L’affrontement finit, évidemment, par une provocation en duel. Le romanesque de la situation met en évidence l’anachronisme de ce personnage aux attitudes de don Quichotte, mais aussi, bien sûr, les sentiments hors normes que Fred éprouve pour la mystérieuse dame. Le duel n’aura pas lieu, grâce à l’intervention de Madame T. ;ainsi l’auteur nous épargnera-t-il un lieu commun :

‘« C’est comme ça que j’ai connu George Demetru Ladima dont j’ai appris alors par la même occasion qu’il était journaliste à Bucarest et maintenant, sous la photographie attachée par un ruban sur cette pile de lettres, j’ai l’impression de le découvrir dans sa tombe. Penser qu’il a aimé Emilie, les imaginer ensemble m’est aussi difficile qu’il me l’était, à l’école, d’additionner des chevaux et des oies. » (p.125)’
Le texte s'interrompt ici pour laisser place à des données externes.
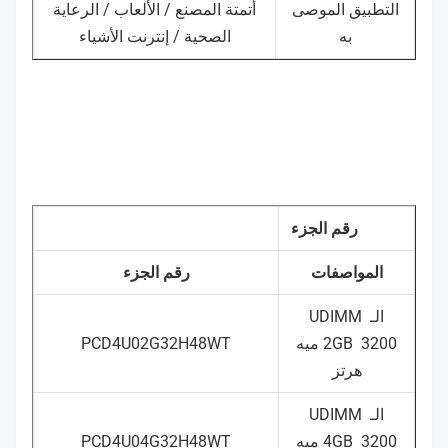
التطبيق الموصى
أتمتة المصنع / الألعاب / الرعاية
به
الصحية / إنترنت الأشياء
رقم الجزء
المواصفات
رقم الجزء
الـ UDIMM
2GB
3200 ميه
PCD4U02G32H48WT
هرتز
الـ UDIMM
4GB
3200 ميه
PCD4U04G32H48WT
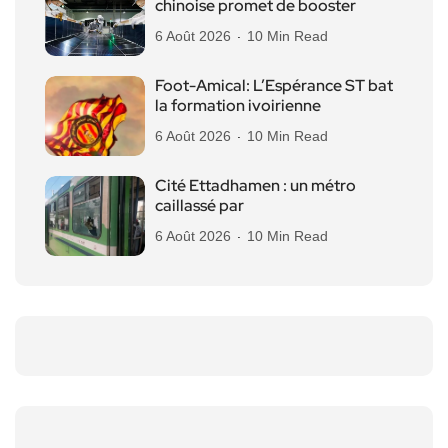
chinoise promet de booster
6 Août 2026
10 Min Read
Foot-Amical: L’Espérance ST bat
la formation ivoirienne
6 Août 2026
10 Min Read
Cité Ettadhamen : un métro
caillassé par
6 Août 2026
10 Min Read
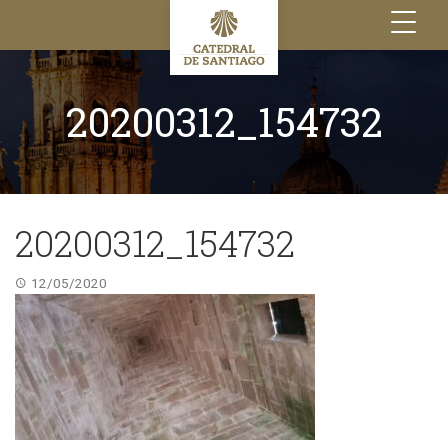
Toggle
navigation
20200312_154732
20200312_154732
12/05/2020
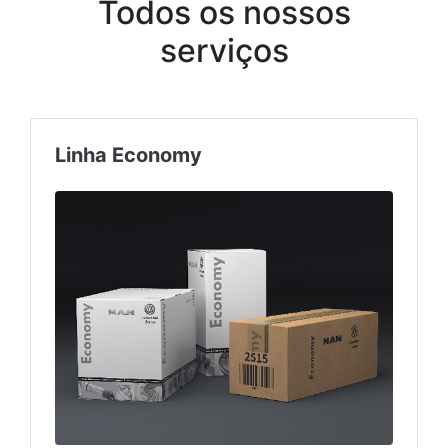
Todos os nossos
serviços
Linha Economy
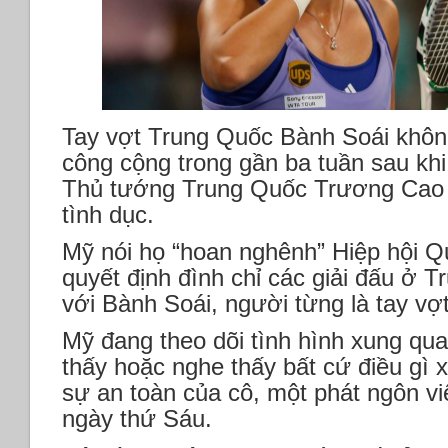
Tay vợt Trung Quốc Bành Soái khôn
công cộng trong gần ba tuần sau kh
Thủ tướng Trung Quốc Trương Cao 
tình dục.
Mỹ nói họ “hoan nghênh” Hiệp hội 
quyết định đình chỉ các giải đấu ở T
với Bành Soái, người từng là tay vợt
Mỹ đang theo dõi tình hình xung qu
thấy hoặc nghe thấy bất cứ điều gì 
sự an toàn của cô, một phát ngôn vi
ngày thứ Sáu.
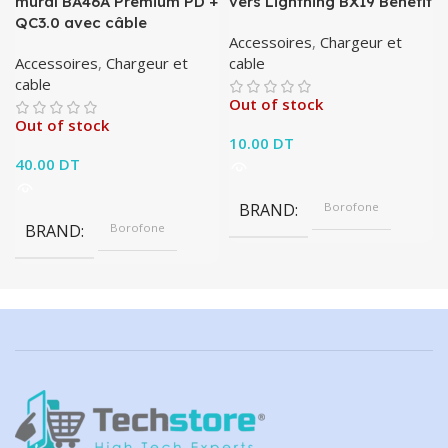
mural BA46A Premium PD +
vers Lightning BX19 Benefit
QC3.0 avec câble
Accessoires
,
Chargeur et
Accessoires
,
Chargeur et
cable
cable
Out of stock
Out of stock
10.00
DT
40.00
DT
BRAND
Borofone
BRAND
Borofone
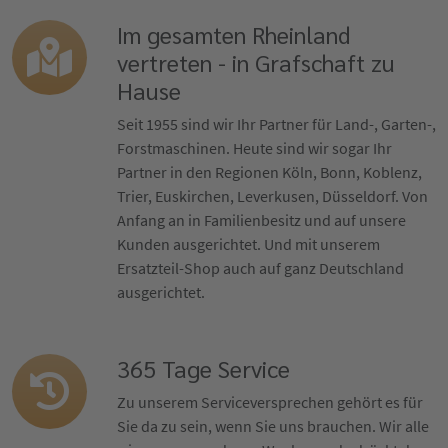
Im gesamten Rheinland
vertreten - in Grafschaft zu
Hause
Seit 1955 sind wir Ihr Partner für Land-, Garten-,
Forstmaschinen. Heute sind wir sogar Ihr
Partner in den Regionen Köln, Bonn, Koblenz,
Trier, Euskirchen, Leverkusen, Düsseldorf. Von
Anfang an in Familienbesitz und auf unsere
Kunden ausgerichtet. Und mit unserem
Ersatzteil-Shop auch auf ganz Deutschland
ausgerichtet.
365 Tage Service
Zu unserem Serviceversprechen gehört es für
Sie da zu sein, wenn Sie uns brauchen. Wir alle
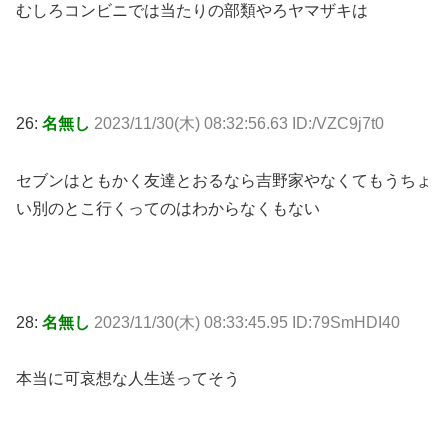
むしろコンビニでは当たりの部類やろヤマザキは
26:
名無し
2023/11/30(木) 08:32:56.63 ID:/VZC9j7t0
セブンはともかく友達とおるなら吉野家やなくてもうちょ
い別のとこ行くってのはわからなくもない
28:
名無し
2023/11/30(木) 08:33:45.95 ID:79SmHDI40
本当に可哀想な人生送ってそう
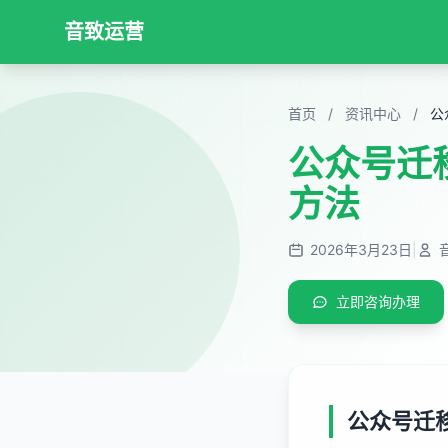
音致运营
首页
/
资讯中心
/
公众号迁
方法
2026年3月23日
|
立即咨询办理
公众号迁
Le passage illustre parfaitement ce qu’il nous semble être un récit en cascade : la narration chute d’un plan à l’autre, d’un personnage à l’autre, induisant une certaine fluidité à cet ensemble fragmentaire. De la soirée en bord de mer on revient à Ladima, du sentiment du narrateur amoureux et jaloux à celui du camarade lucide (qu’il s’auto-découvre devant la photo du poète disparu). On peut y voir - avec Ph. Hamon- une délégation de fonctionnalité narrative : le personnage délégué, en occurrence Fred, a toutes les compétences exigées par l’auteur à réaliser l’organisation du récit.